Условие задания. Воспроизведите целиком фрагмент текста о мангеймской школе и религиозных переживаниях эпохи, не меняя в нем ни слова.

Фрагмент текста.
----------------
Еще одна иллюстративная параллель – если не самая глубокая, то весьма наглядная – мангеймская школа с разработанной ею техникой длящихся динамические нарастаний и спадов звучания («мангеймские вздохи»). То, что поначалу воспринималось как забавный фокус, стало одной из основ венской музыкальной революции и романтической музыки XIX века с ее эмоциональным континуумом и субъективной повествовательностью. Пожалуй, и рождение романной техники повествования с ее эпическим временным континуумом, психологической сосредоточенностью и моральным релятивизмом можно считать проявлением интересующей нас установки. Искомую морфему можно обнаружить и в религиозном измерении эпохи. На смену классическому деизму с его абсолютной точкой онтологического отсчета приходит континуум мерцающих религиозных переживаний и видений. Таков мир Сведенборга с взаимным проницанием, размытыми границами рая, ада и земной юдоли; эмоционально центрированный мир благочестия у пиетистов; субъективно центрированные руссоистский «деизм сердца»; вольтеровский «деизма разума»; окрашенный истерией мир позднего янсенизма; мир внеморального волюнтаризма поздних иезуитов. Чтобы убедиться в диспаратности описанной морфемы и ее важности для духа времени, стоит взглянуть на самый широкий контекст попыток построения гомогенных миров, т. е. миров, в которых принципиальная однородность среды дифференцируется не причастностью к «высшему», а способностью к варьированию и релятивизации «тоноса» среды.
----------------
Представленный материал.
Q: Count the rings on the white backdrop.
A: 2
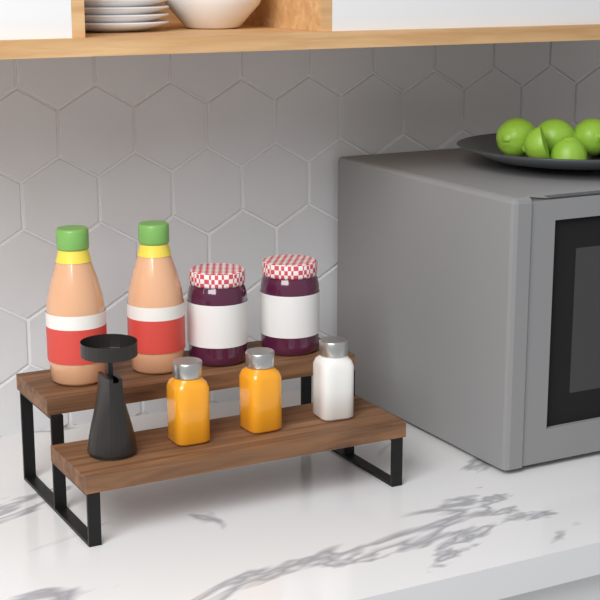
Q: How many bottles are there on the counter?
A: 2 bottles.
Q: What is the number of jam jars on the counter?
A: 2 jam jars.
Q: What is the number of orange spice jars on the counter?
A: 2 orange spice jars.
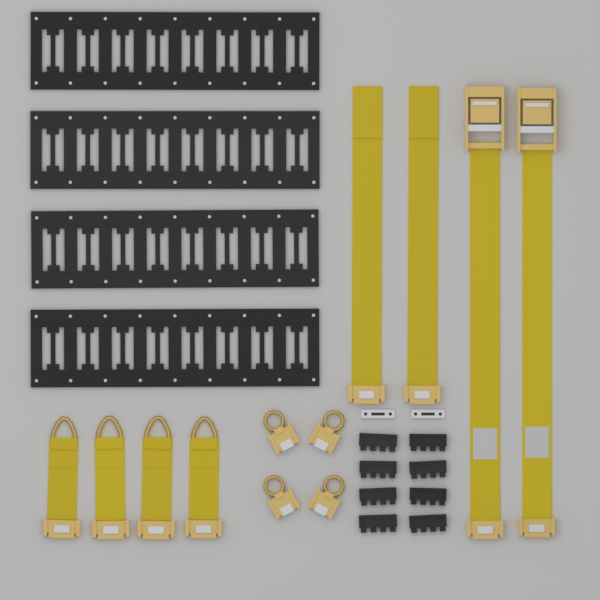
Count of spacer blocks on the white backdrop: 8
----------------
Ответ.
Еще одна иллюстративная параллель – если не самая глубокая, то весьма наглядная – мангеймская школа с разработанной ею техникой длящихся динамические нарастаний и спадов звучания («мангеймские вздохи»). То, что поначалу воспринималось как забавный фокус, стало одной из основ венской музыкальной революции и романтической музыки XIX века с ее эмоциональным континуумом и субъективной повествовательностью. Пожалуй, и рождение романной техники повествования с ее эпическим временным континуумом, психологической сосредоточенностью и моральным релятивизмом можно считать проявлением интересующей нас установки. Искомую морфему можно обнаружить и в религиозном измерении эпохи. На смену классическому деизму с его абсолютной точкой онтологического отсчета приходит континуум мерцающих религиозных переживаний и видений. Таков мир Сведенборга с взаимным проницанием, размытыми границами рая, ада и земной юдоли; эмоционально центрированный мир благочестия у пиетистов; субъективно центрированные руссоистский «деизм сердца»; вольтеровский «деизма разума»; окрашенный истерией мир позднего янсенизма; мир внеморального волюнтаризма поздних иезуитов. Чтобы убедиться в диспаратности описанной морфемы и ее важности для духа времени, стоит взглянуть на самый широкий контекст попыток построения гомогенных миров, т. е. миров, в которых принципиальная однородность среды дифференцируется не причастностью к «высшему», а способностью к варьированию и релятивизации «тоноса» среды.